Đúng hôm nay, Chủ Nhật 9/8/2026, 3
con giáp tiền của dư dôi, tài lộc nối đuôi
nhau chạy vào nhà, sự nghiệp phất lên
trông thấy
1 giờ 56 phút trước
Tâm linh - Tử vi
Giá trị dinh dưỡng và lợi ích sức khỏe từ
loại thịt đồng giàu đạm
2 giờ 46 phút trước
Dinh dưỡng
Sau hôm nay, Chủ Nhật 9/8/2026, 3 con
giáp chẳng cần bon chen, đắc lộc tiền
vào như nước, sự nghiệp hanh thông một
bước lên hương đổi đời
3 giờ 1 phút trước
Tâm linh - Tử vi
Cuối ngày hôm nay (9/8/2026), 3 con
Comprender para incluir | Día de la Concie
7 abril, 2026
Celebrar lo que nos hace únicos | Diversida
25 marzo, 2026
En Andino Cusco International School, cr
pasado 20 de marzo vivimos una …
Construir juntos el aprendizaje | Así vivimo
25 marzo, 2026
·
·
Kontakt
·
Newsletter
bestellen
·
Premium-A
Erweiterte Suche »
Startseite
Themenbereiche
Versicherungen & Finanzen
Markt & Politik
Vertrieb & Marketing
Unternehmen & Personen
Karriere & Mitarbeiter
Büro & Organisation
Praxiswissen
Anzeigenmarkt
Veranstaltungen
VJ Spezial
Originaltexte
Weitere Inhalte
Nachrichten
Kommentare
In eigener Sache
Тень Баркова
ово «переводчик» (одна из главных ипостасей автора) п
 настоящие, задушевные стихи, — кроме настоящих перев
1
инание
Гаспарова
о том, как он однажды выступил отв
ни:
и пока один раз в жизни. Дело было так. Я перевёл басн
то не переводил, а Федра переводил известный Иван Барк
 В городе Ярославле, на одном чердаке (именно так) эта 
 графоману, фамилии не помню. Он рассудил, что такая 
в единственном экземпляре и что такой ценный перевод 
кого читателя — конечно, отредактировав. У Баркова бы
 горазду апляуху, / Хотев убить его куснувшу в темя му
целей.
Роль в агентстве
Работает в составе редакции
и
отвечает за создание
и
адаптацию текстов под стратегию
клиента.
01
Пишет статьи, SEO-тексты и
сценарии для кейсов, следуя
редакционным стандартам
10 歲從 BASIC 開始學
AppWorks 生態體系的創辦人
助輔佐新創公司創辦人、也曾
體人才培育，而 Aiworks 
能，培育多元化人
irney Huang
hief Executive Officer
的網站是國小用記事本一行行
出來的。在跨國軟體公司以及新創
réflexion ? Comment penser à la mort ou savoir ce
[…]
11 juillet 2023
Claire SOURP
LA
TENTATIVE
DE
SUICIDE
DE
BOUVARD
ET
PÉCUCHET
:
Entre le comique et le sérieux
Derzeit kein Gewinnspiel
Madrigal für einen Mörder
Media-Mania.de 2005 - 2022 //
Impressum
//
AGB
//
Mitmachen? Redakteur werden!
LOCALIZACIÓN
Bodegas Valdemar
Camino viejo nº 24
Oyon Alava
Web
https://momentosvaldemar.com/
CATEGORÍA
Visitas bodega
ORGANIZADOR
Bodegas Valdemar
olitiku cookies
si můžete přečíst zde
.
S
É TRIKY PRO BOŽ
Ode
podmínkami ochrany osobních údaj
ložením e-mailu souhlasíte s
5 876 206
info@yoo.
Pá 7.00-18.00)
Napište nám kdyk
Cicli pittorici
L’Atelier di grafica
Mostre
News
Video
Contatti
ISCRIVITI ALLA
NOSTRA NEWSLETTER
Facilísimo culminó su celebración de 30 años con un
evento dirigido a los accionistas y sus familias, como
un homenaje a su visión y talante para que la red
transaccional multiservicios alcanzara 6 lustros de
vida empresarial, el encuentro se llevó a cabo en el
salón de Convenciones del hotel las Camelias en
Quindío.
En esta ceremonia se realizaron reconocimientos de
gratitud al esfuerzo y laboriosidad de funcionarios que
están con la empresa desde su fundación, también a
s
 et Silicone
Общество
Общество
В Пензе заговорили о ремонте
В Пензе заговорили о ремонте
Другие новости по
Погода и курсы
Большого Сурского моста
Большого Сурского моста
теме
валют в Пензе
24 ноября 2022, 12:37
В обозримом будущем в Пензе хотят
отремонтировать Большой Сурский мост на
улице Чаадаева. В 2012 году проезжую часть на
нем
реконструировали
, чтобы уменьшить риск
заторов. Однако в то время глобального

Your assignment
Please write out again, word for word, everything from the first line of the items down to the line that contains "в единственном экземпляре", including both of those lines.

Result of the exercise
Đúng hôm nay, Chủ Nhật 9/8/2026, 3
con giáp tiền của dư dôi, tài lộc nối đuôi
nhau chạy vào nhà, sự nghiệp phất lên
trông thấy
1 giờ 56 phút trước
Tâm linh - Tử vi
Giá trị dinh dưỡng và lợi ích sức khỏe từ
loại thịt đồng giàu đạm
2 giờ 46 phút trước
Dinh dưỡng
Sau hôm nay, Chủ Nhật 9/8/2026, 3 con
giáp chẳng cần bon chen, đắc lộc tiền
vào như nước, sự nghiệp hanh thông một
bước lên hương đổi đời
3 giờ 1 phút trước
Tâm linh - Tử vi
Cuối ngày hôm nay (9/8/2026), 3 con
Comprender para incluir | Día de la Concie
7 abril, 2026
Celebrar lo que nos hace únicos | Diversida
25 marzo, 2026
En Andino Cusco International School, cr
pasado 20 de marzo vivimos una …
Construir juntos el aprendizaje | Así vivimo
25 marzo, 2026
·
·
Kontakt
·
Newsletter
bestellen
·
Premium-A
Erweiterte Suche »
Startseite
Themenbereiche
Versicherungen & Finanzen
Markt & Politik
Vertrieb & Marketing
Unternehmen & Personen
Karriere & Mitarbeiter
Büro & Organisation
Praxiswissen
Anzeigenmarkt
Veranstaltungen
VJ Spezial
Originaltexte
Weitere Inhalte
Nachrichten
Kommentare
In eigener Sache
Тень Баркова
ово «переводчик» (одна из главных ипостасей автора) п
 настоящие, задушевные стихи, — кроме настоящих перев
1
инание
Гаспарова
о том, как он однажды выступил отв
ни:
и пока один раз в жизни. Дело было так. Я перевёл басн
то не переводил, а Федра переводил известный Иван Барк
 В городе Ярославле, на одном чердаке (именно так) эта 
 графоману, фамилии не помню. Он рассудил, что такая 
в единственном экземпляре и что такой ценный перевод 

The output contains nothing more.